Entre la nueva mitología que circula en Occidente está aquella que nos dice que suegra es ese monstruo de ojos ardientes que agobia, critica y sacrifica cuerpo, alma y tiempo en dedicarse a funciones que no le incumben; y quien, a pesar de poseer patas de cabra, no se sabe a ciencia cierta si se trata de una bestia o de una mujer.

Pero sería ingrato mostrar indiferencia ante las suegras bondadosas; es necesario hacer una apología de todas aquellas que tratan bien a las cónyuges de sus hijos; como doña Filo, la suegra que yo tuve en España y que conmigo fue la mar de buena... está bien, el mar de buena.

Doña Filo era una inmensa mujer de abultadas carnes y sonrosadas mejillas, que arreglaba su casa de muy buena gana y confeccionaba con sus propias manecitas apetitosos manjares y por eso nunca tuvo que comprar –como lo hacía yo- comida hecha; a pesar de ser una magnífica persona, todos los de su casa afirmaban que estaba loca y resultaba un personaje impresentable... tal vez porque para vestirse el vestido siempre le quedaba más largo de un lado que de otro, se le asomaba el fondo, el bolso que usaba parecía un costal del mercado y por sus cabellos apenas se pasaba el peine.
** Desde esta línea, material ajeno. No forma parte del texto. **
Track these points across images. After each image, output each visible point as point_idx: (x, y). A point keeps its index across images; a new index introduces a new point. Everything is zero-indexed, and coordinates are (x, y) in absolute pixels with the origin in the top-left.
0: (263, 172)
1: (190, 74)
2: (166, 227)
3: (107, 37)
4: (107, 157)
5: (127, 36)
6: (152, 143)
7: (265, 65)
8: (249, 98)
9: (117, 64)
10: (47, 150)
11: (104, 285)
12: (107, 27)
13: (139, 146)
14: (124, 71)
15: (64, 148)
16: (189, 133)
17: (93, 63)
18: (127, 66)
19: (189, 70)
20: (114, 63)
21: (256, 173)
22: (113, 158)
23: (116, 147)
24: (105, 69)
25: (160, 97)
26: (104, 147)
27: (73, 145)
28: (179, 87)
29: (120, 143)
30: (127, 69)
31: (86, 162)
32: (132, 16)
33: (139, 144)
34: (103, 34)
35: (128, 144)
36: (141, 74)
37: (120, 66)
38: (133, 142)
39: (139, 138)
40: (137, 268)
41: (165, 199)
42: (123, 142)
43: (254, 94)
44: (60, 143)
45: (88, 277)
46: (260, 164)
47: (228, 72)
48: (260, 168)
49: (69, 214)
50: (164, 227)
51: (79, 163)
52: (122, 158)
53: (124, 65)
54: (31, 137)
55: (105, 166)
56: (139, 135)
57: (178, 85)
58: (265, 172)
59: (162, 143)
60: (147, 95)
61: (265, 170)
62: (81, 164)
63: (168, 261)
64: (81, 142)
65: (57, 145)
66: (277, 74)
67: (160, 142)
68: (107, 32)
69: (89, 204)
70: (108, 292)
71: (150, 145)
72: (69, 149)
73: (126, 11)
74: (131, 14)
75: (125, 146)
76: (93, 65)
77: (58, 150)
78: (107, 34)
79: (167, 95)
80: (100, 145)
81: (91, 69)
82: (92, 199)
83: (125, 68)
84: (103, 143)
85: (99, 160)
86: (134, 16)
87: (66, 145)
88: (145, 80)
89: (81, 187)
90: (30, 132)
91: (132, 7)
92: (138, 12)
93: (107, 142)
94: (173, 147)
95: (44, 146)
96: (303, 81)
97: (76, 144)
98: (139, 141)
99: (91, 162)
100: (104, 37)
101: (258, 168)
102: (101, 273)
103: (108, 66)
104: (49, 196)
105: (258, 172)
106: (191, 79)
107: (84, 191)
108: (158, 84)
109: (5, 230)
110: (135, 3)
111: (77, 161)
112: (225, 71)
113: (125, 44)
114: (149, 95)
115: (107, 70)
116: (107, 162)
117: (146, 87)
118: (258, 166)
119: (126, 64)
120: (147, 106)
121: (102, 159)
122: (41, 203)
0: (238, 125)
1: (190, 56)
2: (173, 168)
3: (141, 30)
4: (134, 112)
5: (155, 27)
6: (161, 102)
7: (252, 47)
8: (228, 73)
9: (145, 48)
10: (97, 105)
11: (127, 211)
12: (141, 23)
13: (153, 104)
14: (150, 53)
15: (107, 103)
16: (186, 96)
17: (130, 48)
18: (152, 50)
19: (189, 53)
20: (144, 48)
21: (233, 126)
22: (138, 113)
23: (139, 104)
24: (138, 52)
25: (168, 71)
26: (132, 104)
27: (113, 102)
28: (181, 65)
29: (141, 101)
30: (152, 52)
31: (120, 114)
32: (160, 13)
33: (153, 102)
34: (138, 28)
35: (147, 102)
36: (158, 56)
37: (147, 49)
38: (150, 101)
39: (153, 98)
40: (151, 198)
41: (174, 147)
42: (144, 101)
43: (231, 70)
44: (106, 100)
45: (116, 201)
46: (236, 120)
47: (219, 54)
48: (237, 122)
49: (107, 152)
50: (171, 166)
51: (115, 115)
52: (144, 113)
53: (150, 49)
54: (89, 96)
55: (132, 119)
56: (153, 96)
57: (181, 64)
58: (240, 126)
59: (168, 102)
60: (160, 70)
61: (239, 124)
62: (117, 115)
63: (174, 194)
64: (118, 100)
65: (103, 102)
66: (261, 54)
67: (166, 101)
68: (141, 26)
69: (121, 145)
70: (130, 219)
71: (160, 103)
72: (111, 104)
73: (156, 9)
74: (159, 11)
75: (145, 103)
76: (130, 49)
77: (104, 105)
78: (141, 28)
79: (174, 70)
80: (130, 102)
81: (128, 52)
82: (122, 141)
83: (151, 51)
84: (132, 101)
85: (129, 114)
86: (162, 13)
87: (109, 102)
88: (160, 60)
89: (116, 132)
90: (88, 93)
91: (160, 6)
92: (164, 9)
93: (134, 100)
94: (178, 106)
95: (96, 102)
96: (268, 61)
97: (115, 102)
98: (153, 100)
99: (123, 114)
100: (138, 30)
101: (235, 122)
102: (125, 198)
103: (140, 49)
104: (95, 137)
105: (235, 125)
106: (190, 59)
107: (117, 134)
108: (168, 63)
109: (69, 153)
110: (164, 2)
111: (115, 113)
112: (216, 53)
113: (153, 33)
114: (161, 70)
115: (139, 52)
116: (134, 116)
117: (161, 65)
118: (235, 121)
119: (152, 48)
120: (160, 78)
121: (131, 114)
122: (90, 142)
Cuando la conocí me dio la impresión de ser una mujer bastante extravagante; pero al poco tiempo llegué a darme cuenta de que se trataba de un ser escandalosamente simplísimo.

Sin mostrar la menor compasión, todos en aquella casa la ignoraban o hacían comentarios irónicos sobre lo que ella decía o hacía; la acusaban de tonta, de que su conversación era imprecisa y les encantaba humillarla ante los demás. Un día en que se encontraba comentando no sé qué controversia, toda la familia se impacientó tanto que de pronto uno de los hijos le gritó: “Mamá, ya no hables necedades!” Sentí por doña Filo tal tristeza, que hasta hubo un momento en que tuve ganas de esconderme tras de una mampara.

La madre de mi exmarido se preocupaba tanto por él que, por lo mismo, creo que éste se volvió majadero con ella. Aunque nunca pensé que mi esposo llegaría a tratarme igual, el día que lo intentó, se le secó el bigote.

Mi suegra nunca jamás, mientras yo me encontrara cerca de ella, dejaba de ofrecerme una sopita; era esa clase de mujer que no se quedaba tranquila sino hasta que me acabara todo lo que guisaba. Aunque a veces –después de que ya me había comido siete paellas, varios platos de vieyras y tres platos de cocido gallego-, me iba levantando poco a poquito de la mesa, porque ya no sentía ganas de seguir con las empanadillas, ella se ofendía porque trotaba yo de escapármele.

A pesar de que la familia criticaba a doña Filo, le pedía favores, que iban desde que les remendase calcetines, les preparara una sopita o les reparase las llaves del fregadero. Ahí sí que no le veían como tonta y consideraban que estaba muy capacitada para hacer eso. Ella se acordaba de todos; no obstante, a su familia se les olvidasen ciertas fechas importantes, como, por ejemplo, su cumpleaños, o el Día de las Madres.

Por lo mismo, aunque las fábulas nos presenten a las suegras como seres terribles que tienen por costumbre danzar a media noche con el rey de las tinieblas y que, con semejantes bigototes, no pueden ser otra cosa más que la misma encarnación del mal, creo que es necesario que se les vaya haciendo justicia.

“Cuando se muera mis suegra,/que me entierren bocabajo/ por si se quiere salir/que se vaya más pa’bajo”.